Monday 22 November 2021

Sometimes we forget where our 'watches' come from

 

The weekend's #Groundswell protests, and the #Groundswell movement itself, were intended to highlight the plight of the New Zealand farmer under an unsympathetic regime. Instead, however, the organisers have allowed it to become easily gaslighted as something it's not. As racist, or anti-vax. 

And the important message has been lost: that it's NZ farmers who allow us to live in first-world comfort -- that it's their exported produce that allows us to buy, at not unreasonable prices, all the technology of the world.
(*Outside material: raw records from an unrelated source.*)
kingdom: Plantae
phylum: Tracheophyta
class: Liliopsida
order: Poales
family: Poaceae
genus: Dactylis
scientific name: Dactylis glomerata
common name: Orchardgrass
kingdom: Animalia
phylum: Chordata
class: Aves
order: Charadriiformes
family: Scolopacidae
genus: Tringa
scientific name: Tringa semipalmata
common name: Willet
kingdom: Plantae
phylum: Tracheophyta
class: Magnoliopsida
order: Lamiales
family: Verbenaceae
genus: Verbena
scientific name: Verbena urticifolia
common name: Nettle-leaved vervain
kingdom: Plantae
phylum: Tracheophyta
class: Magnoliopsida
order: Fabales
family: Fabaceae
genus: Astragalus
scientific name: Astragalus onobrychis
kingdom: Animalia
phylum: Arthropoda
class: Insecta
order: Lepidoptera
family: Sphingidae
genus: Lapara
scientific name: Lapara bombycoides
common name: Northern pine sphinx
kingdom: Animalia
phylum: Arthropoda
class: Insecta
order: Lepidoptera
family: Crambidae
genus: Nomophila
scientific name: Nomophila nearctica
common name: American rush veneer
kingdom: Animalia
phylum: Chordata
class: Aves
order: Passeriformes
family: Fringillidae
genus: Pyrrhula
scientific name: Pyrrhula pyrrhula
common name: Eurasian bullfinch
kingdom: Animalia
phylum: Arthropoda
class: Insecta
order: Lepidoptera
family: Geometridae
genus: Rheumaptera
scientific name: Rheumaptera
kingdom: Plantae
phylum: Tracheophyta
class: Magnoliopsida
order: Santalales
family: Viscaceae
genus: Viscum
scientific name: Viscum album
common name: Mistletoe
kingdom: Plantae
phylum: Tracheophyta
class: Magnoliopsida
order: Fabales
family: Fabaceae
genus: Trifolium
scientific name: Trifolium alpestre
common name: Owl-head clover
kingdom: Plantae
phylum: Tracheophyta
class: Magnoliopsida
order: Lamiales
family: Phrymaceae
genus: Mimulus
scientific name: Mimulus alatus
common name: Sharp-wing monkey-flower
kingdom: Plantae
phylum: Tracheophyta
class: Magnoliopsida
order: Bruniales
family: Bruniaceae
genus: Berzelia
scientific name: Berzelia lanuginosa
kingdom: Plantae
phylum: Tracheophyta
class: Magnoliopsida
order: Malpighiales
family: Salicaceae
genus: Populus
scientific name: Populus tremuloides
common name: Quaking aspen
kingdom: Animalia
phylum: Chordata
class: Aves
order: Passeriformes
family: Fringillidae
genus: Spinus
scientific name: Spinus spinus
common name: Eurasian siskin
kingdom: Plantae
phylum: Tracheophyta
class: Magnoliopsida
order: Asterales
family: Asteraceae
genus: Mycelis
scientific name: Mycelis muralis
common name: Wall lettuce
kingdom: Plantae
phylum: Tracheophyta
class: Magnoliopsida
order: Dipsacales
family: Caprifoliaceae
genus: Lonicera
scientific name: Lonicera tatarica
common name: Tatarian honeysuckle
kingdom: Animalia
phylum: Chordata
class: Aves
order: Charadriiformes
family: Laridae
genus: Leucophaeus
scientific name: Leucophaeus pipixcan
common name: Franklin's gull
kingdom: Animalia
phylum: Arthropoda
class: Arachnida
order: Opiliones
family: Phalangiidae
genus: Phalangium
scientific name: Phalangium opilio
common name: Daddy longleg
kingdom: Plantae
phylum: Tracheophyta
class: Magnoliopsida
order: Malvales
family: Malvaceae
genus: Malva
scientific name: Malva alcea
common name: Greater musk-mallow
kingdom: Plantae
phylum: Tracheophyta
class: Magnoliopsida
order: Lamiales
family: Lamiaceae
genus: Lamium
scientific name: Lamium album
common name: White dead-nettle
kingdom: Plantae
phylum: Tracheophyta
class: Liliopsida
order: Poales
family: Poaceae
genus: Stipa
As Ludwig Von Mises explained back before electronics took over:

The inhabitants of [Switzerland] prefer to manufacture watches instead of growing wheat. Watchmaking is for them the cheapest way to acquire wheat. On the other hand the growing of wheat is the cheapest way for the Canadian farmer to acquire watches.

The lesson remains the same. To paraphrase now, for us:

The inhabitants of China prefer to manufacture electronics instead of milking cows. Electronics-making is for them the cheapest way to acquire milk. On the other hand the milking of cows is the cheapest way for the New Zealand farmer to acquire electronics. 

It's those dairy exports that pay our way in the world; that, more than anything else, allow the average New Zealander to, at a reasonable price, directly acquire technology that allows them to see, hear, read and interact with the whole world's movies, music, artworks, books, and communications technology  -- to each acquire the sort of library that past royalty would have envied -- and to indirectly live the sort of lifestyles that people around other parts of the world envy still. It's those dairy exports that, more than anything else we do here, make it all possible.

Perhaps some gratitude to the farmers, rather than gaslighting them, should be the response they deserve.

2 comments:

homepaddock said...

Thank you. A question those gaslighting might like to ask themselves is: how much are they willing to pay for their food? All the extra costs being piled onto farmers will eventually add to the cost of food.

Peter Cresswell said...

And also to the cost of 'watches': If the NZD is backed up only by hot air and good wishes, then *everything* we try to buy with NZD becomes more expensive!